Los sucesos que relata Hawaii son de una sencillez rotunda, la misma vieja historia ("me gustás, pero tengo miedo de decirlo, y si te lo doy a entender de otra forma... etc.,etc.") que, cuando se percibe en exterioridad, se ve tan desprovista de épica que parece, como diría Pessoa, ridícula; pero que al percibirla en interioridad guarda los estremecimientos más terroríficos que vivir se puedan: "para el enamorado, todo es signo, la debacle es siempre inminente". Entonces el repertorio del lénguaje amoroso se expande en gestos ínfimos, rubores, amagues, gambetas, avances y retrocesos, frases truncas, tragar saliva, escrutar al otro, mirar sin que se note, moverse con la majestad de un cisne o con la torpeza de un adolescente ezquizoide, pánico, zozobra, caídas de ojo, parpadeos, sonrisas, roces y todas esas cosas de las que hablan las canciones de Gardel y Lepera. Miedo de todo, desasosiego por cualquier cosa, son instancias que pueden durar segundos u horas, pero expulsan al enamorado hacia la intemperie existencial, fuera del ente. Esos pequeños trances sin espesor épico son una materia ideal para el cine. No tienen lugar en las sinopsis, están hechas para ser vistas y padecidas con goce sumo.

Marco Berger en Hawaii encuentra la manera de poner esta situación en escena. Se anima a radicalizar el estado de abstracción amorosa mediante una dramaturgia extrema: en la película, apenas si aparecen, en tramos muy fugaces, un par de personajes, aparte de los dos protagonistas. En término técnicos, se trata de un tour de force. La tensión dramática ha de acumularse hasta el último plano, sin ceder ni un palmo, para estallar al final, dulcemente. Hawaii lo termina de demostrar: Berger es un cineasta virtuoso, de esos que ya no se consiguen con facilidad, capaz de manejar con tacto justo todos los recursos de que dispone: la posición de cámara (siempre un espía gozoso), la duración, el movimiento dentro del plano, la erotización de los bordes del cuadro, el corte, la gravitación del fuera de campo, el efecto de suspensión que estos recursos crean. Pero en el fondo no se trata de técnica, sino de una pulsión escópica que organiza el campo de lo filmable.
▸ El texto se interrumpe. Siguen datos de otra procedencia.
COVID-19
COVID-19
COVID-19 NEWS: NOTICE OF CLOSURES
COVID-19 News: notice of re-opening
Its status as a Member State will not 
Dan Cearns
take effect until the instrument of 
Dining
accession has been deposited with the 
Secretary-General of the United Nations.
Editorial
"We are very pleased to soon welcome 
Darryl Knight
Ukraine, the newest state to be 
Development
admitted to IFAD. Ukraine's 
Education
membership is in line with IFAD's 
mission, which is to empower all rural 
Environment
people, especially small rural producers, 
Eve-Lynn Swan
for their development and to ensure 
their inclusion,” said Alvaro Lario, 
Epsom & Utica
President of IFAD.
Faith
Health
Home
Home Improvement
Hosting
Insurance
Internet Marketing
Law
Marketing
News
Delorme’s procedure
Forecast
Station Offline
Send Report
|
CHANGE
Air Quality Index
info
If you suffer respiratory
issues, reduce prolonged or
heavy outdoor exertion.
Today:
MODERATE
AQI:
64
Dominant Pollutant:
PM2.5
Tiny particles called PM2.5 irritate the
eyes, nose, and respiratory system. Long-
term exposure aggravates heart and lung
Hay una marcación de actores de una precisión asombrosa. Manuel Vignau (Eugenio) y Mateo Chiarino (Martín) están perfectos. A Vignau lo conocemos desde Plan By acá muestra una ductilidad que le permite hacer un personaje totalmente distinto de aquel, más soterrado y más sinuoso. Mateo Chiarino es un prodigio de fotogenia, de una fragilidad y un candor cautivantes, la gran revelación de Hawaii. Si los actores están tan bien, no parece fruto de la casualidad: teniendo en cuenta los antecedentes (Ausente, Plan B, El reloj, El Primo, Platero) algún día habrá que admitir que Berger es un gran director de actores. Además, es notable que el cineasta elija a actores que bordean los treinta años para hacerlos moverse en un plano donde el jugueteo homoerótico demanda una regresión infantil. Con osadía política, el cine de Berger pone en jaque las ideas usuales sobre madurez sexual y masculinidad y reivindica la libertad irresponsable de una pubertad sin roles prefijados y sin fecha de vencimiento.

La forma cinematográfica elegida es de un clasicismo severo: presentación, desarrollo, conclusión; concentración dramática: unidad de espacio, tiempo y acción, un crescendo implacable. Pero Berger es un cineasta contemporáneo y su distancia del clasicismo es instalada con discreción. En el último acto hay una incrustación rápida e incisiva de un elemento heterogéneo: el hermano de Eugenio viene a poner en palabras una descripción prosaica de la situación, que la delicadeza de la mirada del film había excluido hasta ese momento, una malignidad portadora de todas las objeciones, los prejuicios de clase y de género que tratan de esmerilar los sentimientos más límpidos. Es un corte en la estructura, rápido pero de una enorme significación. Irrumpe una mirada hostil, amenaza con destruir el encanto y en cierto modo lo logra. En los últimos minutos de la película, la restitución de la tonalidad amorosa requiere un corrimiento hacia el plano de la alucinación: algo que Berger ya había ensayado en Ausente y ahora, en Hawaii, se integra con mayor eficacia. Si esa presencia tan hosca de la mundanidad no hubiera aparecido, Hawaii sería un cuento idílico. No deja de serlo, aunque esa breve dureza lo vuelva un film dialéctico.

No se la pierdan en este BAFICI, si consiguen entradas.